To Go To Dinner
One hundred eighty miles from Roseburg to Portland with a slow hour of inch worm traffic south of Salem. Heavy rain, arrived at my sister's just after 3:00, tired, more than ready to get off the road. It's early morning at the kitchen table, I'm the only one awake, writing. Overcast. They're talking about the sun breaking through later. I wonder.
Evidently the plan is to have Thanksgiving dinner with some of my sister and brother-in-law's friends, a doctor and his wife who is a professional photographer. I met them once at the house here last year. Great. A professional photographer. Competence in the craft. I think I remember my sister saying her father was a famous photographer. Great. More competence. What the hell, I'll get the mechanics down one day, maybe, but I'm never going to have the steam to push picture making beyond beginner. I'm too lazy for that. Or smart. Or old. Or run off at the mouth.
We'll dodge talk of pictures, which shouldn't be hard. Photographers never talk to other photographers in the field or at Thanksgiving dinners, it's part of the ethos. The question is on the photographer's SAT: "Do you now or have you ever talked with another photographer in other than gruff tones in the field or at an evening meal (Thanksgiving not excluded)?" Mumble.
What the hell, so far, so good. Seven hundred miles from Oakland, which, I seem to recall from the car rental agreement, is about a hundred miles less than the agreement allows. I examined my fantasy of buying a vehicle for weekend trips as I was driving. Do I really want to spend time on the road? In a rainstorm? In Oregon? My fantasies (now decades old) of a cab over camper. Would my enthusiasm last more than a week? I wonder. Maybe all this speculation is just me sitting here running on idle, the odd off the wall thought passing through like the odd off the wall word muttered when you're asleep. "Oatmeal". "Motor Oil". "Biscuits". "Mesquite".
The wind has started blowing outside in gusts. I can hear the rain. I am not holding my breath for the sun. Ah, thunder. Yes. The sun. Today. Right.
Later, after shopping, two glasses of Merlot into the afternoon. Dinner is at 4:00. I'm thinking the photographer who's having us all to dinner has a portrait setup. I'll ask her about her lights, what she uses, when. She'll tell me. There are certain exceptions to the don't talk to the photographer rule, and innocent questions over Thanksgiving dinner qualify. I've been looking through a book of my sister's, On The Edge, Images From 100 Years of Vogue. Portraits, singles and groups. I wonder, wonder, wonder. Could I shoot some like those?

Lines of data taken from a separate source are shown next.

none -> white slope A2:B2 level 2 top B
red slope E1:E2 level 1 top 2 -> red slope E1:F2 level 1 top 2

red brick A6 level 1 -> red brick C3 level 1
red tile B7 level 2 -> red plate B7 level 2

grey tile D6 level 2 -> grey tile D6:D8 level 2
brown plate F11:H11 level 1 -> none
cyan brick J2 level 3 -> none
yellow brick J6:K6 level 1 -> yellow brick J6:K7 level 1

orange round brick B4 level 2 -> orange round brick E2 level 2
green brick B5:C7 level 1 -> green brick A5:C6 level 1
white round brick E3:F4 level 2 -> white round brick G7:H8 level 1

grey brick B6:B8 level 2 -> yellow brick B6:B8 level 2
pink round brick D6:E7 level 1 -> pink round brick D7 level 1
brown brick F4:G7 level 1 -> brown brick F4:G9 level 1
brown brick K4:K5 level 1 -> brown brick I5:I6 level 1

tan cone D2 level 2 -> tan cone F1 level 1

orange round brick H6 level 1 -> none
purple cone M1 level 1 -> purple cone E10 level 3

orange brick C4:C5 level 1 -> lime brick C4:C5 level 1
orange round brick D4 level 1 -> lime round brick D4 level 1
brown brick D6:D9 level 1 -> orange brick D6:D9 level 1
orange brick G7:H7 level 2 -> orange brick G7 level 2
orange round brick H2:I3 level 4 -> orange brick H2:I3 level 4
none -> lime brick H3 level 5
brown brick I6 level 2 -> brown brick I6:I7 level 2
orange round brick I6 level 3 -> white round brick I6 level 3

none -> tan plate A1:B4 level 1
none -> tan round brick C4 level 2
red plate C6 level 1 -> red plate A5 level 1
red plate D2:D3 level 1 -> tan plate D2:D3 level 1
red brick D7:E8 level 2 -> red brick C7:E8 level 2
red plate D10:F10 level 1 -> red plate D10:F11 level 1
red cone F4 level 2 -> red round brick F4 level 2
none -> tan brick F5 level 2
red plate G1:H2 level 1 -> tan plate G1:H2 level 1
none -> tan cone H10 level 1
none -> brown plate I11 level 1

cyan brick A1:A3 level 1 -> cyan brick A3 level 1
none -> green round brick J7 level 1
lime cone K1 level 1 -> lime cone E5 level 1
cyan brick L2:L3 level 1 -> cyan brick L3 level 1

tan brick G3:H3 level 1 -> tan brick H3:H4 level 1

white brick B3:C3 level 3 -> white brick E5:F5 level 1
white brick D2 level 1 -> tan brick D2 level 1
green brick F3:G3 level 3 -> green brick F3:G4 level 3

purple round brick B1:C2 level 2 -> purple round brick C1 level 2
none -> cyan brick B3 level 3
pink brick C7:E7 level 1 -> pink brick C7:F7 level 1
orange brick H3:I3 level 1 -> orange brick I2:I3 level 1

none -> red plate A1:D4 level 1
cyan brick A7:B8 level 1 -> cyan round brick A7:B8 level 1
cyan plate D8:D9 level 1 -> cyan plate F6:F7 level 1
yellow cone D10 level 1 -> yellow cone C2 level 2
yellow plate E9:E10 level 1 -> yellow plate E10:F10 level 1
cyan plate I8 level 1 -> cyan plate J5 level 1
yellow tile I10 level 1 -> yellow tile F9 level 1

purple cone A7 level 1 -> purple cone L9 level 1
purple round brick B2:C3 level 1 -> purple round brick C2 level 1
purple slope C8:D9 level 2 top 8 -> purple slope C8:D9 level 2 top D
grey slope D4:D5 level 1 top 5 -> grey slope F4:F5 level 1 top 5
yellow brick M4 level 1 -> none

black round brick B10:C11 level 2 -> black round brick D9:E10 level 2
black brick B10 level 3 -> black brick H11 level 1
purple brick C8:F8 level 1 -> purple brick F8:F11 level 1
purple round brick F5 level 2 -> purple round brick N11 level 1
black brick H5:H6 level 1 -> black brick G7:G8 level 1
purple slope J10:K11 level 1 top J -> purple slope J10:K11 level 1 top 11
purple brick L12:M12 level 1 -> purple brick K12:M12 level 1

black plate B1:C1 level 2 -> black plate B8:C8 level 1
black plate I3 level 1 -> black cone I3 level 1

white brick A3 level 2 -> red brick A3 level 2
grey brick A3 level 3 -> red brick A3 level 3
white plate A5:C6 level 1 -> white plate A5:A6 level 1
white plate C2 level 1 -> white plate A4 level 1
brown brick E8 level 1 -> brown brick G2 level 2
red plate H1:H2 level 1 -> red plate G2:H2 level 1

The two glasses of Merlot bubble inside. I'll ask the photographer at dinner. I think her father was famous for nature photography, great big color 8 by 10 vue camera stuff, trees and rocks, farms and barns, Ansel Adams. Color Ansel Adams. Entirely different area from mine, entirely different subject. No need to feel insecure. Ask questions, get the lights and the umbrellas and the snoots and the soft boxes). A good day to go to dinner.